On 16 November 1959, the ship was transferred to Portugal to become the NRP Medusa until modified during 1964 into a Marine Support Ship and assigned to the Guinea-Bissau Maritime Defense Command. In July 1969, the ship was renamed São Rafael and redesignated as an Albacora-class submarine support ship. São Rafael was disarmed and disposed of in 1976.

== U.S. Navy ==
Portunus was laid down by the Federal Shipbuilding and Drydock Co., Kearny, New Jersey, as LSM–275 1 August 1944; launched 11 September 1944; and commissioned 6 October 1944.

=== World War II ===
After shakedown off Norfolk, Virginia, LSM–275 steamed for Key West, Florida, the Panama Canal, and San Diego, California, before reaching Pearl Harbor on 28 January 1945.

After a trip to Guam, she steamed from Pearl Harbor in task unit TU 51.13.4 via Eniwetok and Saipan to Okinawa to land troops and supplies on the "last stepping stone" to Japan. Departing in TU 51.29.22, 25 April while the battle for Okinawa was still going on, she steamed via Saipan to Ulithi, arriving 5 May. Departing 28 June, she then put into Tulagi, the Russells, Eniwetok, Guam, and Saipan, before reaching Pearl Harbor 19 August, 5 days after the war's end.

On 4 December, she departed Pearl Harbor for San Diego. She steamed between San Diego, San Pedro, and San Francisco during the first half of 1946, then reported to Com 19th Fleet at San Diego 18 September, underwent inactivation overhaul, and decommissioned 21 April 1947 at San Pedro.

=== Recommissioned as a cable-laying ship ===

Ordered activated in 1951, LSM–275 was redesignated as a cable-laying and repair ship ARC–1 on 14 December, and recommissioned 2 July 1952. She operated off California ports for the next 11 months, then, on 1 June 1953, got underway for the U.S. East Coast. The ship was named Portunus 13 July 1953. Attached to the 3rd Naval District, she laid cable off Cape May, New Jersey, and off Bermuda before conducting ocean-bottom surveys and cable operations off Colombia's Atlantic and Pacific coasts, 13 October to 31 October.

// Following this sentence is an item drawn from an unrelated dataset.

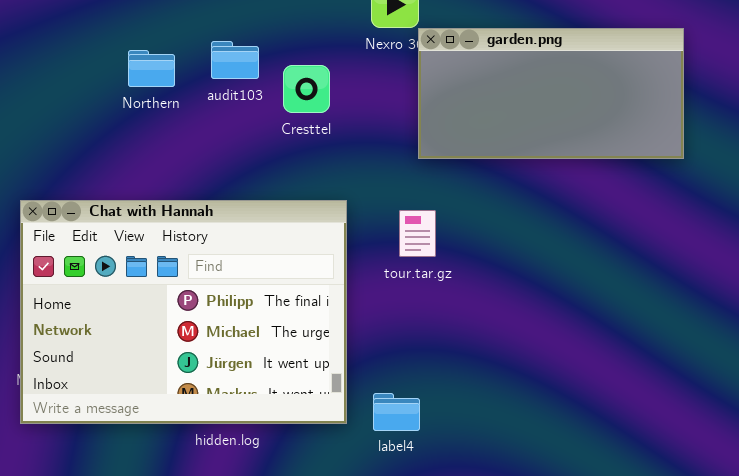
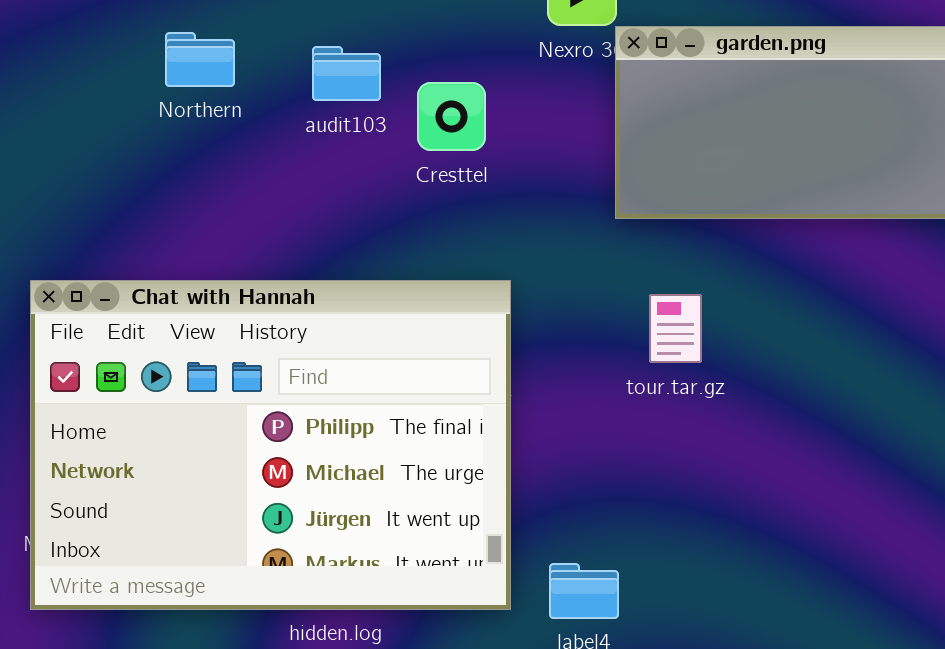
Northern: [128,50,175,87] -> [165,32,235,87], moved
tour.tar.gz: [399,210,436,257] -> [649,294,702,363], moved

Returning to New York City, Portunus underwent overhaul, and on 8 March 1954, resumed cable operations, first in the approaches to New York, off Sandy Hook, New Jersey, then off Bermuda. From 1955 to 1959, she continued to lay cable, off Key West, Sandy Hook, Bermuda, Wood Island, Maine, and Nantucket Island, and in the Narragansett area, and off Little Creek, Virginia. During this time, she continued to base at the New York Shipyard, Brooklyn, and to periodically pick up cable at Newington, New Hampshire.

=== Decommissioning ===

She was decommissioned at New York City on 30 April 1959, and her name was struck from the Navy List on 1 May 1959. Portunus earned one battle star for World War II service.

== Portuguese Navy ==
The cable-repair vessel was transferred to Portugal under the Military Assistance Program, with delivery on 16 November 1959. The ship was commissioned in the Portuguese Navy 18 November 1959 as Medusa with designation A 5214. On 24 September 1964, the ship was transferred to the Arsenal do Alfeite to be modified into a marine support ship. After modification, she was assigned to the Guinea-Bissau Maritime Defense Command. In July 1969, the ship was renamed São Rafael and reclassified as an Albacora-class submarine support ship. The ship was disarmed and disposed of by the Portuguese Navy in 1976.